Las guerras, ¿nacen o se hacen?

Laura Furones

Laura Furones

Hace poco más de dos meses asistíamos a lo que parecía un cruce de acusaciones que no llegaría a ninguna parte, más allá de las portadas de los periódicos, los Ministerios de Asuntos Exteriores y el Ibex 35. Pero la testosterona es lo que tiene: aumenta con una facilidad pasmosa y después, ya en sangre, resulta muy difícil de gestionar. Los discursos previos a la invasión de Ucrania a ratos sobrepasaban la línea del sonrojo, y más parecían una de esas películas de bandas juveniles que se retan a una carrera de coches. Si alguno se echaba atrás, era condenado al más denigrante de los sustantivos: gallito. Así que a la carrera asistían ambas partes con un antifaz agresivo para encubrir, sin mucho éxito, sus miedos. En esos duelos juveniles, la victoria era solo aparente. Siempre había que lamentar desdichas, incluso en el lado ganador. La tragedia emanaba del hecho de que, en realidad, todo podía haberse evitado si se hubieran podido sustituir esos instintos básicos por la voluntad de encontrar un terreno común.

Complejidades geopolíticas y energéticas aparte (sí, es mucho apartar), lo que estamos viviendo no dista mucho, en su esencia, de estos embistes entre bandas. La condena es la misma: a base de avivar el fuego, acaba provocándose un incendio que nadie está preparado para apagar, y que a todos pilla a contrapié. La invasión de Ucrania no iba a suceder. Después, iba a durar tan solo unos días. Más tarde, era cuestión de asfixiar la economía rusa (o, más bien, a los rusos de a pie, que son los que menos tienen que ver con el conflicto). Pero sigue avanzando el tiempo y, con él, los ataques, las víctimas, la destrucción. Ni siquiera las acciones sin precedentes de la Unión Europea o de Estados Unidos están pudiendo detener la guerra. Putin huye hacia delante porque su órdago ya no tiene vuelta atrás. Llegan más amenazas, más armas, más bloqueos. Más muertes. Menos futuro.
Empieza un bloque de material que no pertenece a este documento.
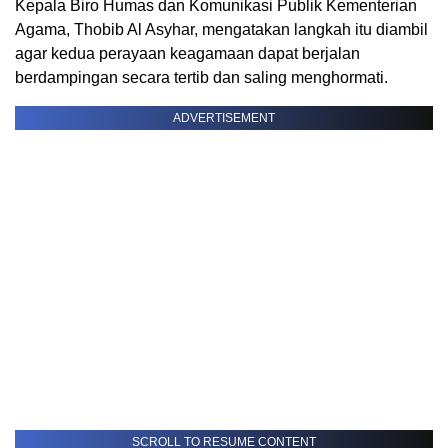
Kepala Biro Humas dan Komunikasi Publik Kementerian
Agama, Thobib Al Asyhar, mengatakan langkah itu diambil
agar kedua perayaan keagamaan dapat berjalan
berdampingan secara tertib dan saling menghormati.
ADVERTISEMENT
SCROLL TO RESUME CONTENT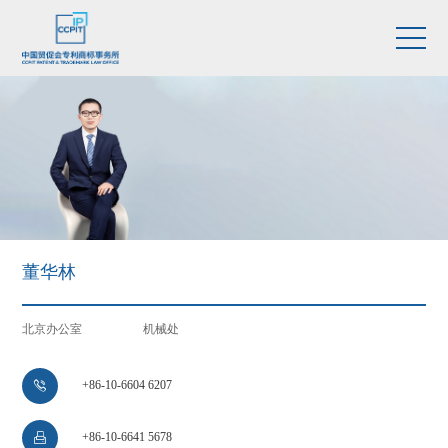
董华林
北京办公室
机械处
+86-10-6604 6207

+86-10-6641 5678
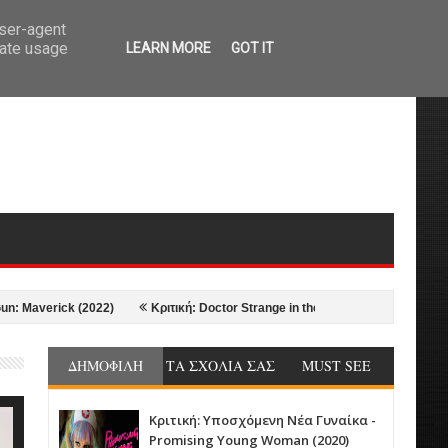
user-agent
rate usage
LEARN MORE
GOT IT
erick (2022)
Κριτική: Doctor Strange in the Multiverse of Madness (2022)
ΔΗΜΟΦΙΛΗ
ΤΑ ΣΧΟΛΙΑ ΣΑΣ
MUST SEE
Κριτική: Υποσχόμενη Νέα Γυναίκα -
Promising Young Woman (2020)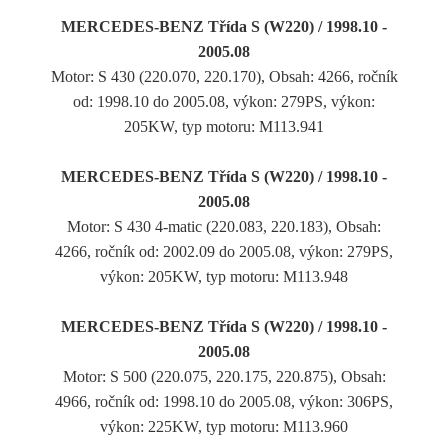
MERCEDES-BENZ Třída S (W220) / 1998.10 -
2005.08
Motor: S 430 (220.070, 220.170), Obsah: 4266, ročník
od: 1998.10 do 2005.08, výkon: 279PS, výkon:
205KW, typ motoru: M113.941
MERCEDES-BENZ Třída S (W220) / 1998.10 -
2005.08
Motor: S 430 4-matic (220.083, 220.183), Obsah:
4266, ročník od: 2002.09 do 2005.08, výkon: 279PS,
výkon: 205KW, typ motoru: M113.948
MERCEDES-BENZ Třída S (W220) / 1998.10 -
2005.08
Motor: S 500 (220.075, 220.175, 220.875), Obsah:
4966, ročník od: 1998.10 do 2005.08, výkon: 306PS,
výkon: 225KW, typ motoru: M113.960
En las películas antiguas (y en las videoconferencias modernas con mala conexión) se creaba siempre ese desasosegante asincronismo en el que la voz iba a rebufo de la imagen. Leyendo los labios se podía anticipar lo que se iba a escuchar, pero hasta que no llegaba el audio, no se podía tener certeza de haber atinado. Esta incongruencia también es válida en la guerra, con consecuencias mucho más perversas. Mientras los misiles vuelan aspirando a alcanzar la velocidad de la luz, las soluciones llegan a la velocidad del sonido. Demasiado deprisa aquellos, inútilmente lentas las estas.